* _AIM OF THE TASK_: Copy out every one of the following lines without any change, from the first to the last.

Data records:
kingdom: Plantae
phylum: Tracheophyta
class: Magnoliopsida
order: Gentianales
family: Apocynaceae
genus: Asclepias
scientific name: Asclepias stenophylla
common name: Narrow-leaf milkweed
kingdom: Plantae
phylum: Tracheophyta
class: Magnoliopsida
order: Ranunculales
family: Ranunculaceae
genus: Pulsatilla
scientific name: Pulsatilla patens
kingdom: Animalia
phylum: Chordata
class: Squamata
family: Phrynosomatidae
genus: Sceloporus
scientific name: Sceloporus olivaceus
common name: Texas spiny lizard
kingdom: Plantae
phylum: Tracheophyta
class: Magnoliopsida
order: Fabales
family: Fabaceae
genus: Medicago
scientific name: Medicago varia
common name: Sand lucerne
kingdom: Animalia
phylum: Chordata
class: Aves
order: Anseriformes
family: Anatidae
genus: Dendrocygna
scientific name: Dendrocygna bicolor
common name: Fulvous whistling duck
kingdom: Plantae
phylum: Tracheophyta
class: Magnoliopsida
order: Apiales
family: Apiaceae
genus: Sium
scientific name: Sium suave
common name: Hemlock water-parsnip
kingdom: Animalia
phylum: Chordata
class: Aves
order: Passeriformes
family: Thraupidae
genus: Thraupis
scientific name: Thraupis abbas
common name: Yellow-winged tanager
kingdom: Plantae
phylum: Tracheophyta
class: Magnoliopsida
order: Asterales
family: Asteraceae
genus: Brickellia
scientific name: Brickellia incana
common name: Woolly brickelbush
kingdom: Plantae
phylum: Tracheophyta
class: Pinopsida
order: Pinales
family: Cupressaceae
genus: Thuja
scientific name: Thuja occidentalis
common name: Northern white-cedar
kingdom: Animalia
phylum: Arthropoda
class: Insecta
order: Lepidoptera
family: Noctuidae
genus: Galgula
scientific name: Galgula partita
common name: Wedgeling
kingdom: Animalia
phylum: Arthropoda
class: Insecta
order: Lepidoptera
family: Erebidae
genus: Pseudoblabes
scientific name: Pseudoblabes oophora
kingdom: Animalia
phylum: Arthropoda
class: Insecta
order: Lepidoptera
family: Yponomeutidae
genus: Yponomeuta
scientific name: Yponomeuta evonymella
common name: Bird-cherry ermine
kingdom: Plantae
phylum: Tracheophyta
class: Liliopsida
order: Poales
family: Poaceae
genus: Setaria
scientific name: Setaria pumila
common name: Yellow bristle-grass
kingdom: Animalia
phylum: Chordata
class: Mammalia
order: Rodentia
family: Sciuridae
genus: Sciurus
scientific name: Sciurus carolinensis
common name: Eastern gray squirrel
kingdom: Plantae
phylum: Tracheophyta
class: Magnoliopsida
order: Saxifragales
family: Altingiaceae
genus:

* _CORRECT RESULT_:
kingdom: Plantae
phylum: Tracheophyta
class: Magnoliopsida
order: Gentianales
family: Apocynaceae
genus: Asclepias
scientific name: Asclepias stenophylla
common name: Narrow-leaf milkweed
kingdom: Plantae
phylum: Tracheophyta
class: Magnoliopsida
order: Ranunculales
family: Ranunculaceae
genus: Pulsatilla
scientific name: Pulsatilla patens
kingdom: Animalia
phylum: Chordata
class: Squamata
family: Phrynosomatidae
genus: Sceloporus
scientific name: Sceloporus olivaceus
common name: Texas spiny lizard
kingdom: Plantae
phylum: Tracheophyta
class: Magnoliopsida
order: Fabales
family: Fabaceae
genus: Medicago
scientific name: Medicago varia
common name: Sand lucerne
kingdom: Animalia
phylum: Chordata
class: Aves
order: Anseriformes
family: Anatidae
genus: Dendrocygna
scientific name: Dendrocygna bicolor
common name: Fulvous whistling duck
kingdom: Plantae
phylum: Tracheophyta
class: Magnoliopsida
order: Apiales
family: Apiaceae
genus: Sium
scientific name: Sium suave
common name: Hemlock water-parsnip
kingdom: Animalia
phylum: Chordata
class: Aves
order: Passeriformes
family: Thraupidae
genus: Thraupis
scientific name: Thraupis abbas
common name: Yellow-winged tanager
kingdom: Plantae
phylum: Tracheophyta
class: Magnoliopsida
order: Asterales
family: Asteraceae
genus: Brickellia
scientific name: Brickellia incana
common name: Woolly brickelbush
kingdom: Plantae
phylum: Tracheophyta
class: Pinopsida
order: Pinales
family: Cupressaceae
genus: Thuja
scientific name: Thuja occidentalis
common name: Northern white-cedar
kingdom: Animalia
phylum: Arthropoda
class: Insecta
order: Lepidoptera
family: Noctuidae
genus: Galgula
scientific name: Galgula partita
common name: Wedgeling
kingdom: Animalia
phylum: Arthropoda
class: Insecta
order: Lepidoptera
family: Erebidae
genus: Pseudoblabes
scientific name: Pseudoblabes oophora
kingdom: Animalia
phylum: Arthropoda
class: Insecta
order: Lepidoptera
family: Yponomeutidae
genus: Yponomeuta
scientific name: Yponomeuta evonymella
common name: Bird-cherry ermine
kingdom: Plantae
phylum: Tracheophyta
class: Liliopsida
order: Poales
family: Poaceae
genus: Setaria
scientific name: Setaria pumila
common name: Yellow bristle-grass
kingdom: Animalia
phylum: Chordata
class: Mammalia
order: Rodentia
family: Sciuridae
genus: Sciurus
scientific name: Sciurus carolinensis
common name: Eastern gray squirrel
kingdom: Plantae
phylum: Tracheophyta
class: Magnoliopsida
order: Saxifragales
family: Altingiaceae
genus:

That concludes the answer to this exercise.